** Opening Information provided block **
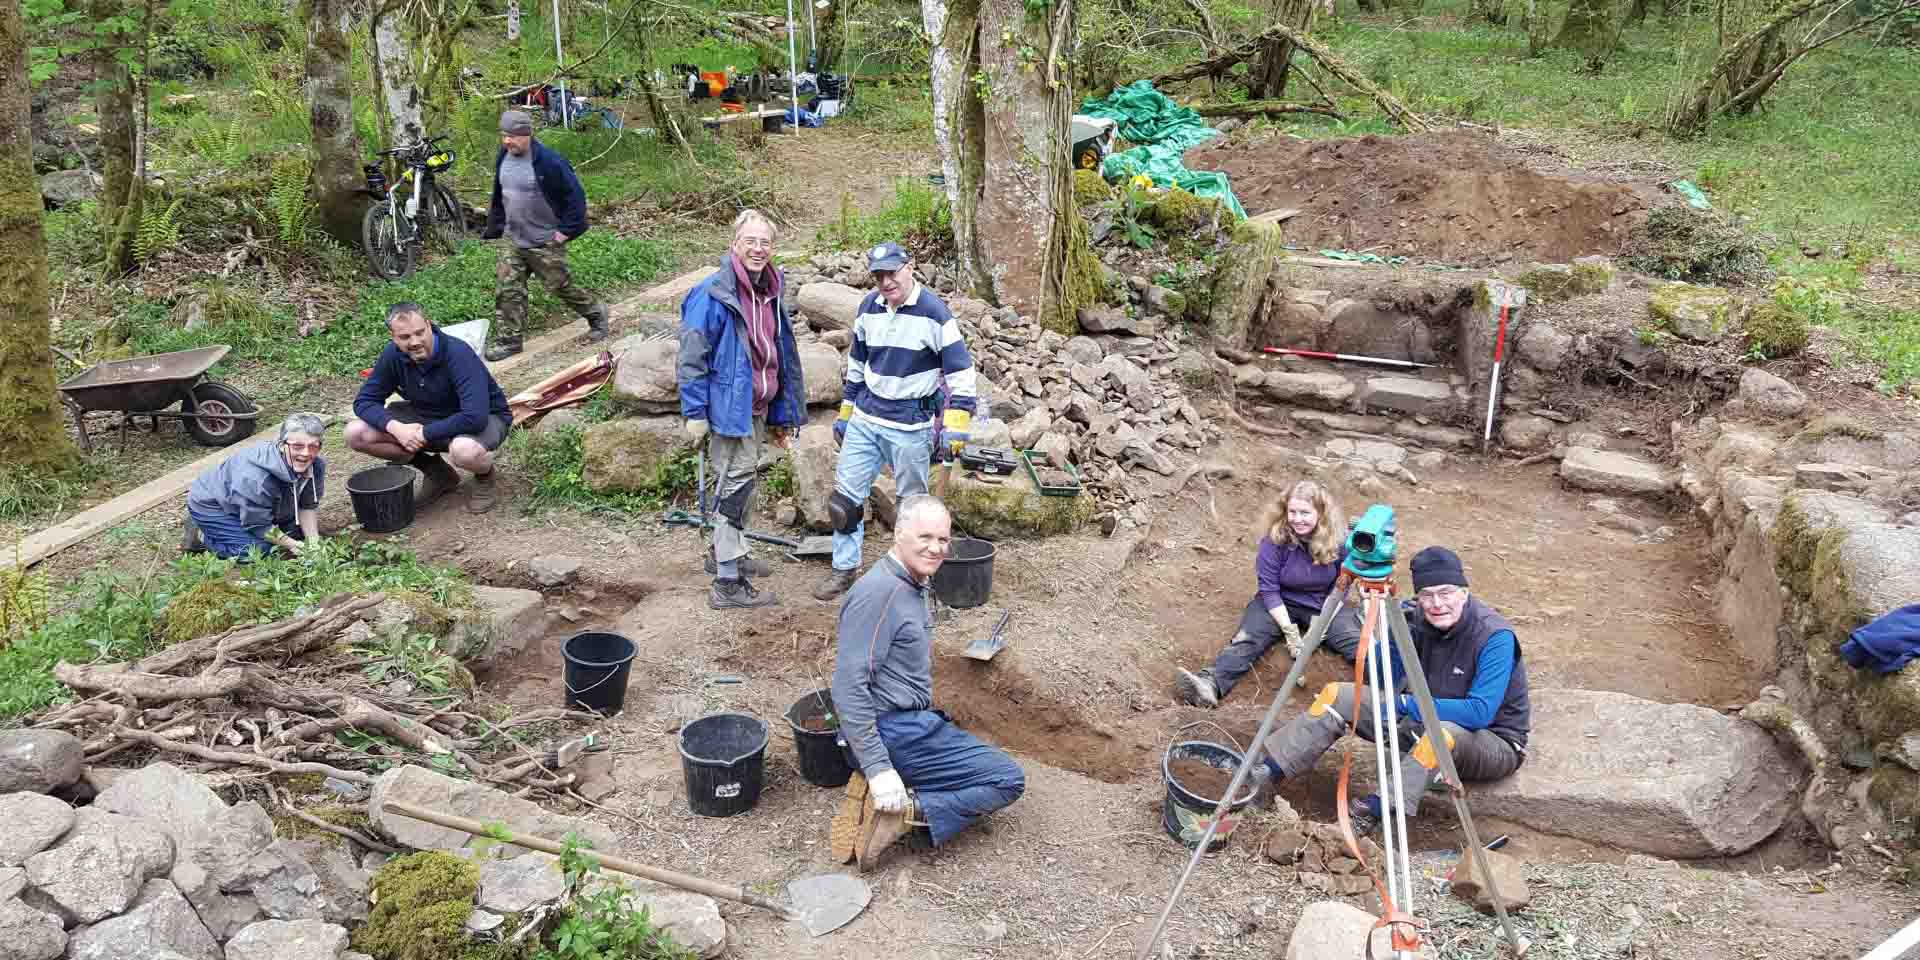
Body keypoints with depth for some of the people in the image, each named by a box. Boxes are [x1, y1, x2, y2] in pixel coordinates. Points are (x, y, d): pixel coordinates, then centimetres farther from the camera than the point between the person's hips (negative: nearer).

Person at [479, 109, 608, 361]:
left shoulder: (548, 162, -20)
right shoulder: (503, 158, 3)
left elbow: (574, 196, -15)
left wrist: (566, 229, -15)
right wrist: (494, 227, 16)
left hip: (545, 242, -6)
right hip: (514, 241, 6)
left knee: (560, 286, 4)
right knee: (507, 290, 3)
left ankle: (595, 314, 28)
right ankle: (509, 340, 12)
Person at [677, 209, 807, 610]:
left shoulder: (771, 293, 9)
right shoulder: (714, 294, -16)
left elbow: (781, 356, 16)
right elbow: (692, 356, -16)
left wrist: (782, 414, 17)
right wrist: (695, 412, -17)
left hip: (757, 408, 8)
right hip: (728, 407, -8)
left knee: (742, 483, 21)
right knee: (735, 488, -5)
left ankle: (727, 552, 41)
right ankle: (728, 583, 1)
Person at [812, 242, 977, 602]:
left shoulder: (933, 312, -13)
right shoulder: (868, 308, 5)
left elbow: (960, 370, -12)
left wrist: (955, 428, -17)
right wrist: (845, 413, 18)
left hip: (910, 427, -5)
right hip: (864, 420, 5)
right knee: (844, 497, 4)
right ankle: (844, 569, 17)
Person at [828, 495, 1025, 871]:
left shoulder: (911, 585, 14)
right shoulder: (879, 591, -18)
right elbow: (849, 687, -23)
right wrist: (879, 767, -25)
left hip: (913, 724, 10)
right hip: (895, 734, -10)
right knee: (1008, 780, -5)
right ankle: (903, 812, -14)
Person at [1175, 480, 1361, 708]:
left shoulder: (1338, 539, -15)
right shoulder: (1274, 539, -19)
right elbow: (1269, 590, -15)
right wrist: (1290, 631, -22)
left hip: (1324, 605, 3)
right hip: (1280, 604, -2)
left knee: (1357, 641, -24)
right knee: (1248, 639, -27)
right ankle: (1210, 683, -48)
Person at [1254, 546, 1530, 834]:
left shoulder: (1495, 637, -23)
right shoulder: (1417, 619, -6)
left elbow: (1481, 712, -30)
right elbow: (1383, 682, -3)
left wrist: (1407, 704, -27)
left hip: (1495, 743, -6)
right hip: (1423, 723, 6)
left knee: (1443, 734, -42)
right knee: (1337, 696, -5)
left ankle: (1373, 812, -40)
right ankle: (1265, 770, -12)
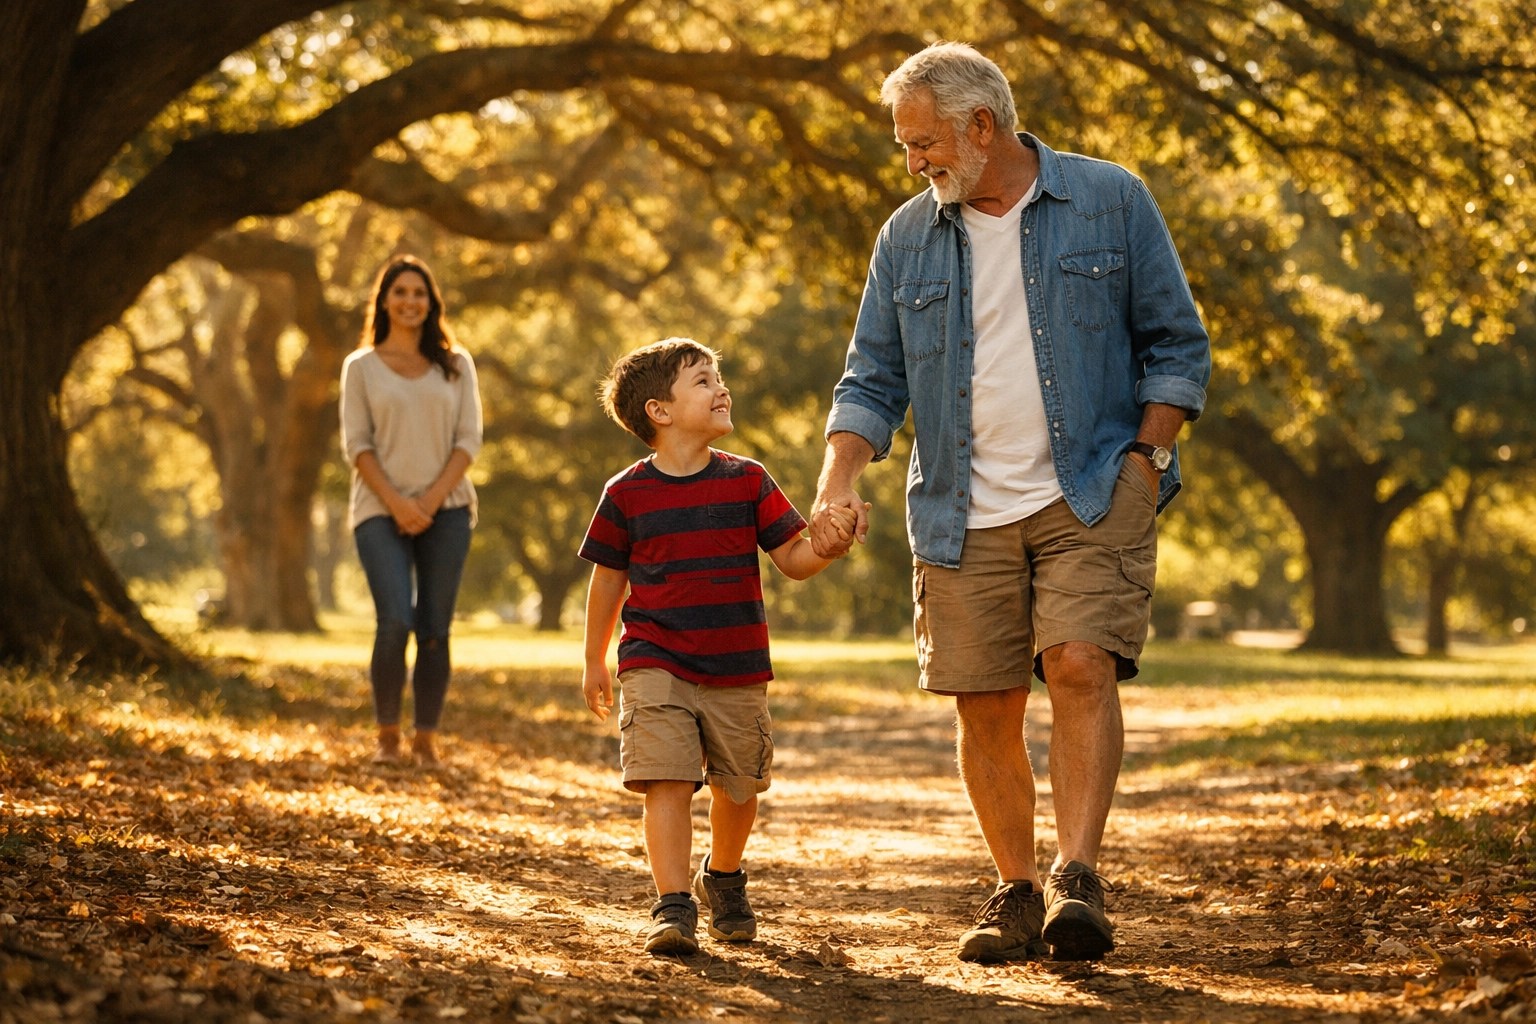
** Closing Information provided block **
What is needed:
Please repeat these entries with "Person at" switched to "Individual at" everywhere, changing nothing else and leaving out the pictures.

Answer for this exercise:
Body keypoints with depth for some of the people in the image, each named by a box. Boxes are [x1, y1, x2, y2] in pixel coordinates. Points are (x, y, d): pixel coordinates, then centimetres farther from the camera than the point between the person's hips (negative: nearer).

Individual at [479, 109, 608, 361]:
left shoulder: (548, 162, -20)
right shoulder: (503, 158, 3)
left elbow: (574, 196, -15)
left wrist: (566, 229, -15)
right wrist: (494, 227, 16)
left hip: (545, 242, -6)
right hip: (514, 241, 6)
left knee: (560, 286, 4)
right knee: (507, 290, 3)
left ankle: (595, 314, 28)
right ankle: (509, 340, 12)
Individual at [677, 209, 807, 610]:
left shoulder: (771, 293, 9)
right shoulder: (714, 294, -16)
left elbow: (781, 356, 16)
right elbow: (692, 356, -16)
left wrist: (782, 414, 17)
right wrist: (695, 412, -17)
left hip: (757, 408, 8)
right hip: (728, 407, -8)
left knee: (742, 483, 21)
right knee: (735, 488, -5)
left ankle: (727, 552, 41)
right ankle: (728, 583, 1)
Individual at [812, 242, 977, 602]:
left shoulder: (933, 312, -13)
right shoulder: (868, 308, 5)
left elbow: (960, 370, -12)
left wrist: (955, 428, -17)
right wrist: (845, 413, 18)
left hip: (910, 427, -5)
right hip: (864, 420, 5)
right knee: (844, 497, 4)
right ankle: (844, 569, 17)
Individual at [828, 495, 1025, 871]:
left shoulder: (911, 585, 14)
right shoulder: (879, 591, -18)
right elbow: (849, 687, -23)
right wrist: (879, 767, -25)
left hip: (913, 724, 10)
right hip: (895, 734, -10)
right knee: (1008, 780, -5)
right ankle: (903, 812, -14)
Individual at [1175, 480, 1361, 708]:
left shoulder: (1338, 539, -15)
right shoulder: (1274, 539, -19)
right elbow: (1269, 590, -15)
right wrist: (1290, 631, -22)
left hip: (1324, 605, 3)
right hip: (1280, 604, -2)
left knee: (1357, 641, -24)
right knee: (1248, 639, -27)
right ankle: (1210, 683, -48)
Individual at [1254, 546, 1530, 834]:
left shoulder: (1495, 637, -23)
right shoulder: (1417, 619, -6)
left elbow: (1481, 712, -30)
right elbow: (1383, 682, -3)
left wrist: (1407, 704, -27)
left hip: (1495, 743, -6)
right hip: (1423, 723, 6)
left knee: (1443, 734, -42)
right knee: (1337, 696, -5)
left ankle: (1373, 812, -40)
right ankle: (1265, 770, -12)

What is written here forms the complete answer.